■ Direction a ■
According to the forum thread, what does it cost to enter the MTGO two-person tournaments?

Is that why? I assumed they stopped it just because people hated it. Isn't Keep Defense essentially the same thing as an Honor (Bet) Duel? (It should definitely be called an Honor Duel.)

Punk
06-07-2013, 12:32 AM
MTGO also gets around this with 2 person tournaments of specific formats and the entry fee is 2 tickets. Prize payout is 1 pack (value of 4 tickets). They could do a 1 Platinum entry with a payout of 1 Pack or something along those lines.

In almost all cases that you can manually set how much you want to wager, they find this to be gambling.

tgm0112
06-07-2013, 12:32 AM
I really like this notion. An open format for players to choose the stakes... it has great potential.

Derium
06-07-2013, 12:34 AM
Just like Punk said, as long as you "pay in", and there is a "prize" for the win. Then you're fine. It's just a heads up tournament. But if you both settle on a price, wager it and winner takes the money paid in, then it's gambling. It's a really stupid set of rules.

■ Direction b ■
Return, unchanged, the lines of the listing that follows, from its first line through the line that contains "exposure: black level correction 0, exposure 1.674", both included.

■ Material ■
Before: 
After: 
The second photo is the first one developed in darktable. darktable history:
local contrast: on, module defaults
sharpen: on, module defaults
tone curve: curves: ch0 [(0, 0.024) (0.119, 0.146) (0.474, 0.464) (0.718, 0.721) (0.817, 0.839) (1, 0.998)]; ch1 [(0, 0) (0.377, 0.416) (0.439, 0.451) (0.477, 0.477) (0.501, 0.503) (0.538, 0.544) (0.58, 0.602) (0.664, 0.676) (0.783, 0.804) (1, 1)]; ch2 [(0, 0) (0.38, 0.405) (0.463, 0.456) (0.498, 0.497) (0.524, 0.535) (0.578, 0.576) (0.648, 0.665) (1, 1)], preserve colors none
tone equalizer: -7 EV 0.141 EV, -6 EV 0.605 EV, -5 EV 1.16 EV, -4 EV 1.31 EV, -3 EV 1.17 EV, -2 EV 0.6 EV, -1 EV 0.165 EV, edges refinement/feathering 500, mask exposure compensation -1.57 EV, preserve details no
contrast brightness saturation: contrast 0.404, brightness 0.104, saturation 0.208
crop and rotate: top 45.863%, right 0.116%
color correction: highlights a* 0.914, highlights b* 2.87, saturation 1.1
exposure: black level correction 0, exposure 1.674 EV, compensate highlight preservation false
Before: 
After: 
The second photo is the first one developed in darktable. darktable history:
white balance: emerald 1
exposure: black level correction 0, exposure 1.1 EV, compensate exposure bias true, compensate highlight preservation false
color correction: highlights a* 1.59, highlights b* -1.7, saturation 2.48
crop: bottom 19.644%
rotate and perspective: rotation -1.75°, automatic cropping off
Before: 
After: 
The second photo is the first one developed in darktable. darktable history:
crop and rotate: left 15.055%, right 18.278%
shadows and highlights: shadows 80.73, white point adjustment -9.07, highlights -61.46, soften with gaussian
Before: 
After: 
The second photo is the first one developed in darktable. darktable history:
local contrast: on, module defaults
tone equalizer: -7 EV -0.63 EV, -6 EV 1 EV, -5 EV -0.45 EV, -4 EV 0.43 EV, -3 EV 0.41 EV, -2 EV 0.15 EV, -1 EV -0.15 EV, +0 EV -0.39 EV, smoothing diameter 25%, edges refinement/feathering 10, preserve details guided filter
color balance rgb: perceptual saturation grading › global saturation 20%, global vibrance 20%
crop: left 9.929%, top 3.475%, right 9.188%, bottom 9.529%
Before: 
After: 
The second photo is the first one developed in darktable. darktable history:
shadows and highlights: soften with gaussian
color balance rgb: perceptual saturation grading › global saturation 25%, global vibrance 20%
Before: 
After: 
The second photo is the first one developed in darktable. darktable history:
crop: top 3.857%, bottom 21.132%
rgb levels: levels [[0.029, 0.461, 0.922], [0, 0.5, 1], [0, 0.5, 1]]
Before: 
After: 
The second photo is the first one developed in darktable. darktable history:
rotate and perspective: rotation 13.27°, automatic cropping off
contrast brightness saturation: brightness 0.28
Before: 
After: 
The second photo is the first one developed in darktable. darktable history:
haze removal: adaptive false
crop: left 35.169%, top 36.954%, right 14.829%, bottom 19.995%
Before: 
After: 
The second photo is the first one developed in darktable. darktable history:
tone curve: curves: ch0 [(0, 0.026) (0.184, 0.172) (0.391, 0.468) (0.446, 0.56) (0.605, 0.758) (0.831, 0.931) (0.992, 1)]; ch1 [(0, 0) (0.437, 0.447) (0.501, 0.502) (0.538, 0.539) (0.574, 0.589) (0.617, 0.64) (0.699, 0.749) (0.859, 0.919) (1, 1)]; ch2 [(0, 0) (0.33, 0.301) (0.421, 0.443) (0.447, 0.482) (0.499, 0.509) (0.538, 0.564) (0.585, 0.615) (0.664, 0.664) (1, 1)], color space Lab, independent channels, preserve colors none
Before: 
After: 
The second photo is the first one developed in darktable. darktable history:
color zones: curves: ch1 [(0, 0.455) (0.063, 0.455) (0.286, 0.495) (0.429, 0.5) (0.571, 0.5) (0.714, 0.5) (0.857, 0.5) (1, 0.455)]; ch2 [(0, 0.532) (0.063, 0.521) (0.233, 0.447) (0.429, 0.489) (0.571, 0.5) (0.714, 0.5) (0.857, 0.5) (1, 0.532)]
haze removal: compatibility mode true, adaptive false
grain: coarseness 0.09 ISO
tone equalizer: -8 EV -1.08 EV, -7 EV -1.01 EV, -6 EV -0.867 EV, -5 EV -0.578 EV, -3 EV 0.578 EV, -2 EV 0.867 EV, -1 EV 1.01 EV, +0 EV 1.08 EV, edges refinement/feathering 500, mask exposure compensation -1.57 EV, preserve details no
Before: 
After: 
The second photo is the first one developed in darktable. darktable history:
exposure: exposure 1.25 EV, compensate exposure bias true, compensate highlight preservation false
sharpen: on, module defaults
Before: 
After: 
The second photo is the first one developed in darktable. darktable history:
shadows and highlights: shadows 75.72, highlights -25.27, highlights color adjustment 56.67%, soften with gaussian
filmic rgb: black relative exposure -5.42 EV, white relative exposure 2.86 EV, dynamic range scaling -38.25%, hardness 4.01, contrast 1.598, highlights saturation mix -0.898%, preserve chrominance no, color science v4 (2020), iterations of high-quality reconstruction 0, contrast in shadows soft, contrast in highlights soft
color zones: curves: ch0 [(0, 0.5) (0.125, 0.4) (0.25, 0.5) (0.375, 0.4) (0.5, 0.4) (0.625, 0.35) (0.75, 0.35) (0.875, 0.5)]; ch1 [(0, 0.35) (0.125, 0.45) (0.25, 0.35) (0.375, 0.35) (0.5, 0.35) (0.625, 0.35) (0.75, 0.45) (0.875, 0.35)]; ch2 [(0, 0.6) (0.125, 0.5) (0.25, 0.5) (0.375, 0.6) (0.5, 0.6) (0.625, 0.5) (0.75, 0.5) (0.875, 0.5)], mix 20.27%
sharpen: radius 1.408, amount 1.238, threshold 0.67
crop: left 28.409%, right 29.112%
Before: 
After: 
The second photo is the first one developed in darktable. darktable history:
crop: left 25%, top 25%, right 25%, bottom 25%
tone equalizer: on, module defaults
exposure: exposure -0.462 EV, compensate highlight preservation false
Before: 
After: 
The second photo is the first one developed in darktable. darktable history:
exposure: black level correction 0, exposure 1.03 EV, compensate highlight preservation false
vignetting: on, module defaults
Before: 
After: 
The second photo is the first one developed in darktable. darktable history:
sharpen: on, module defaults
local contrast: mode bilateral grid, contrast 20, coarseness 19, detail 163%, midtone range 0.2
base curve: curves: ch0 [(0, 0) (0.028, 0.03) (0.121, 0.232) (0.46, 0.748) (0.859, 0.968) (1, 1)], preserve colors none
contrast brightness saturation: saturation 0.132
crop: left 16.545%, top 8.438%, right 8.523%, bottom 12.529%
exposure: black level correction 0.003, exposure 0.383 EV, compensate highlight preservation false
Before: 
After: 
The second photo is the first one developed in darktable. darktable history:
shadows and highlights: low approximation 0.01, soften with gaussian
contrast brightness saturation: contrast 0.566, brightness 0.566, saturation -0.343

■ Full solution a ■
2 tickets.

■ Full solution b ■
Before: 
After: 
The second photo is the first one developed in darktable. darktable history:
local contrast: on, module defaults
sharpen: on, module defaults
tone curve: curves: ch0 [(0, 0.024) (0.119, 0.146) (0.474, 0.464) (0.718, 0.721) (0.817, 0.839) (1, 0.998)]; ch1 [(0, 0) (0.377, 0.416) (0.439, 0.451) (0.477, 0.477) (0.501, 0.503) (0.538, 0.544) (0.58, 0.602) (0.664, 0.676) (0.783, 0.804) (1, 1)]; ch2 [(0, 0) (0.38, 0.405) (0.463, 0.456) (0.498, 0.497) (0.524, 0.535) (0.578, 0.576) (0.648, 0.665) (1, 1)], preserve colors none
tone equalizer: -7 EV 0.141 EV, -6 EV 0.605 EV, -5 EV 1.16 EV, -4 EV 1.31 EV, -3 EV 1.17 EV, -2 EV 0.6 EV, -1 EV 0.165 EV, edges refinement/feathering 500, mask exposure compensation -1.57 EV, preserve details no
contrast brightness saturation: contrast 0.404, brightness 0.104, saturation 0.208
crop and rotate: top 45.863%, right 0.116%
color correction: highlights a* 0.914, highlights b* 2.87, saturation 1.1
exposure: black level correction 0, exposure 1.674 EV, compensate highlight preservation false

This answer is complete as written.